I’m completely worn out and I’ve nothing to show for it.

But, and I’m not making excuses, most of the strategies that are recommended aren’t going to work. Rewards were never successful with him. And anything that relies solely on me being perfectly emotionally regulated, super consistent, and powering through no matter what , is going to fail but I do not have that capacity. Most of the advice for dealing with ND children is predicated on the assumption that the parent is NT and I’m not.

To be clear he’s demand avoidant, but not ODD - he’s not particularly hostile or aggressive. And it’s only fair to add that school is a huge energy drain for him (but homeschooling isn’t an option because he can’t/won’t work at home or with me. He needs the herd and slight fear factor by his own admission)

Has anyone any resources to recommend or strategies that have worked? I’ve read Ross Greene which was helpful to a certain extent but I’m probably in this mess by being too understanding of his issues!

I’m thinking or ordering a time lock padlock for screen devices so I can’t give in because I need a break. - but that’s all I’ve come up with so far.

Any other tips or tricks at all would be welcome.

(I’m going to post this in SN children as well but I wanted it here too because I need the perspective and understanding of other ND adults)

OP posts:
TragicRabbit · 18/12/2022 19:28

I’m autistic and my youngest ds has PDA. He’s 17 now and was diagnosed at 7.

Over the years I’ve taught myself to care less and less about the small things: chores, changing clothes, keeping to a bedtime and monitoring gaming time.

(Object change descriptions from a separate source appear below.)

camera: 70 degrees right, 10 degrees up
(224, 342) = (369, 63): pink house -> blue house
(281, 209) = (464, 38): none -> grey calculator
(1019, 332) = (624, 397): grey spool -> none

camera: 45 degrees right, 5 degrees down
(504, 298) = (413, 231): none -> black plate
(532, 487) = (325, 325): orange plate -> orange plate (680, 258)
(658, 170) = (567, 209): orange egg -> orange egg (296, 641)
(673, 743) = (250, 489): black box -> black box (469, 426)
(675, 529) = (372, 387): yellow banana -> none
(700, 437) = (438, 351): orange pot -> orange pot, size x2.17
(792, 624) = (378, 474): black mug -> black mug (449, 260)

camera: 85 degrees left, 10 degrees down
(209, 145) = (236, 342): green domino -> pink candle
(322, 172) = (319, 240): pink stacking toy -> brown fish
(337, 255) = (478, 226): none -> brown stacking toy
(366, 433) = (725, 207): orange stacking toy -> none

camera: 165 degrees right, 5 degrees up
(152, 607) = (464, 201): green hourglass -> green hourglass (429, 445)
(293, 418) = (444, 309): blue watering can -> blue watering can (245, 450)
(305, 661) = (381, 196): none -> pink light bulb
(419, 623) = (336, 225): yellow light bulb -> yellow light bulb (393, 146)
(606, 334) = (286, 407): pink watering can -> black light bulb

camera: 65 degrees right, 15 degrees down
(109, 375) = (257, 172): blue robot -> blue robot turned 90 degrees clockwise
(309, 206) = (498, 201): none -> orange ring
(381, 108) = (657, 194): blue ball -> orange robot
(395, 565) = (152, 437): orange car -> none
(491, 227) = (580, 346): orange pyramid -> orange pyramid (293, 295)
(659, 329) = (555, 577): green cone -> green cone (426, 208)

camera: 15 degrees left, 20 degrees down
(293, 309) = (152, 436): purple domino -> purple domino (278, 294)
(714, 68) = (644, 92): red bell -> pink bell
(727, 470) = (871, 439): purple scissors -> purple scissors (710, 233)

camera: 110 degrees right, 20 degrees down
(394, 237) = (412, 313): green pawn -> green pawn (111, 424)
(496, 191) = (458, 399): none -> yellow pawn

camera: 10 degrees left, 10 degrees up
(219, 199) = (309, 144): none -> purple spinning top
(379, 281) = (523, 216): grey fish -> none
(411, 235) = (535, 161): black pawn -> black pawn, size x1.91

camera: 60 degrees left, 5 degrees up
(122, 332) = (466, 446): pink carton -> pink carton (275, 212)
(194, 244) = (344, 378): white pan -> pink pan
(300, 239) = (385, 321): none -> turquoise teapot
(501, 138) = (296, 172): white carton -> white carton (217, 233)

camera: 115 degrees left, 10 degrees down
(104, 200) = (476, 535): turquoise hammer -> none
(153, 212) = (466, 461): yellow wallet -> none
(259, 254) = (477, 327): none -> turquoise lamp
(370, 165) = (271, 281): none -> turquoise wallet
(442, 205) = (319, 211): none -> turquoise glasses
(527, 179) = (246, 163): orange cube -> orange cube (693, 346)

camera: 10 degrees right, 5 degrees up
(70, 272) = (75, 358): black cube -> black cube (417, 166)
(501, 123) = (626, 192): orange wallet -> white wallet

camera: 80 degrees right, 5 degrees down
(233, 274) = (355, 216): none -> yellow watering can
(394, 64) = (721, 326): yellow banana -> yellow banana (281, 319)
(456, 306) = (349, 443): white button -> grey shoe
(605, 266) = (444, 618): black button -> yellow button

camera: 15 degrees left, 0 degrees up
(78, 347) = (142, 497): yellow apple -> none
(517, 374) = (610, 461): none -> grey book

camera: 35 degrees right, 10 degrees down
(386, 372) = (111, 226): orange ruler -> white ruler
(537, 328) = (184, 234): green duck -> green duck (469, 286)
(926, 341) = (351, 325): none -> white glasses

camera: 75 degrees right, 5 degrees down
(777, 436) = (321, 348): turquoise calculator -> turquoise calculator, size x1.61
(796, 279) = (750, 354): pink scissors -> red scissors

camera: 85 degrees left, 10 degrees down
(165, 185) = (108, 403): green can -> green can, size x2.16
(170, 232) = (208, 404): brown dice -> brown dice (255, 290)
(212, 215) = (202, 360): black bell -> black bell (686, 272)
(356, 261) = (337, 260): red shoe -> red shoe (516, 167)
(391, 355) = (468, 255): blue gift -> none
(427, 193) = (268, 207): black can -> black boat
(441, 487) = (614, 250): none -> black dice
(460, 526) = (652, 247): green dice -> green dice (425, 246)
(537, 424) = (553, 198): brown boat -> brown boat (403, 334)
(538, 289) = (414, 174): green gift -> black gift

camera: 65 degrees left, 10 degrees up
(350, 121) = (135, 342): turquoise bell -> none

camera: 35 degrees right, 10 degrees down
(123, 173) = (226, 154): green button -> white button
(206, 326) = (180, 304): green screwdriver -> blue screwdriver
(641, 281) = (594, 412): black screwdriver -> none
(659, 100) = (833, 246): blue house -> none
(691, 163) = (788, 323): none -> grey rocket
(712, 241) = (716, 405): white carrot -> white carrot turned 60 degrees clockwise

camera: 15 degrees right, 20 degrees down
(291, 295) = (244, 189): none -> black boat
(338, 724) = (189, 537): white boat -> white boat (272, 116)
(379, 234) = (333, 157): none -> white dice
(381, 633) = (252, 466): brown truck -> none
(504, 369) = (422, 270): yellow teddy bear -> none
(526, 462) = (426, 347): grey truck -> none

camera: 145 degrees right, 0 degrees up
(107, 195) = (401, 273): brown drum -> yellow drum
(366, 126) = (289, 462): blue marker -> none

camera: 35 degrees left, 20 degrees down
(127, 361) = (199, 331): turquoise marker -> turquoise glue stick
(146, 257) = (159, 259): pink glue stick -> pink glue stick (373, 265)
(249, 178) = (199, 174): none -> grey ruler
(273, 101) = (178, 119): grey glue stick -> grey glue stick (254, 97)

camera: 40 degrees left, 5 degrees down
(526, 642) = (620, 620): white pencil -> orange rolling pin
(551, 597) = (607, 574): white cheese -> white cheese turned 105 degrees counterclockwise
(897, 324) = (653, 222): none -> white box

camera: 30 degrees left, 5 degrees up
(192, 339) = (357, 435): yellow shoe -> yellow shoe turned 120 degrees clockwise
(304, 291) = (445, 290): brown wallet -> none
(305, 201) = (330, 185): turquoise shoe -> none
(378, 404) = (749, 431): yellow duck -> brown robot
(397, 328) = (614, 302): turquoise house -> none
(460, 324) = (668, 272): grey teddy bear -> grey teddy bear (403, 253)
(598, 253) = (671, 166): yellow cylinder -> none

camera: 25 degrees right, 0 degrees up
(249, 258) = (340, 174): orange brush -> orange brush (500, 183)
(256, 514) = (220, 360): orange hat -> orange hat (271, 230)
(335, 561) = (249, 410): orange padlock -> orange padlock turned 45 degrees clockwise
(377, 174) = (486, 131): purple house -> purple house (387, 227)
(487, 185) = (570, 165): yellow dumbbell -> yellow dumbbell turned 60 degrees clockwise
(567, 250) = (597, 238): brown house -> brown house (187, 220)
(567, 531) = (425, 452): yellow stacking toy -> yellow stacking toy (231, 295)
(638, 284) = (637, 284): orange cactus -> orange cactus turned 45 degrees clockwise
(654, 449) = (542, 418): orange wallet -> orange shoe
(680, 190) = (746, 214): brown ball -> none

The more I backed off and left him to his own devices (with conversations about these things) the more room there was for him to be able to choose to do these things for himself. I make it easy for him to choose to do things (the bedding is kept together in a bundle on a shelf just outside his door for example) and talk to him logically about why certain things like hygiene and sleep are important.

Running parallel to this were the non-negotiables like cleaning teeth.

It has worked for us so far. He changes his own bedding without being asked, vacuumes his room and washes his hair and cuts his own nails. All without prompting. Probably not as often as a NT parent would expect mind 😆 but so much more than we ever thought would be possible.

Andsoforth · 18/12/2022 21:09

@TragicRabbit thanks for that perspective. I do think I need to separate out the necessaries from the would be nices, before I try and tackle anything.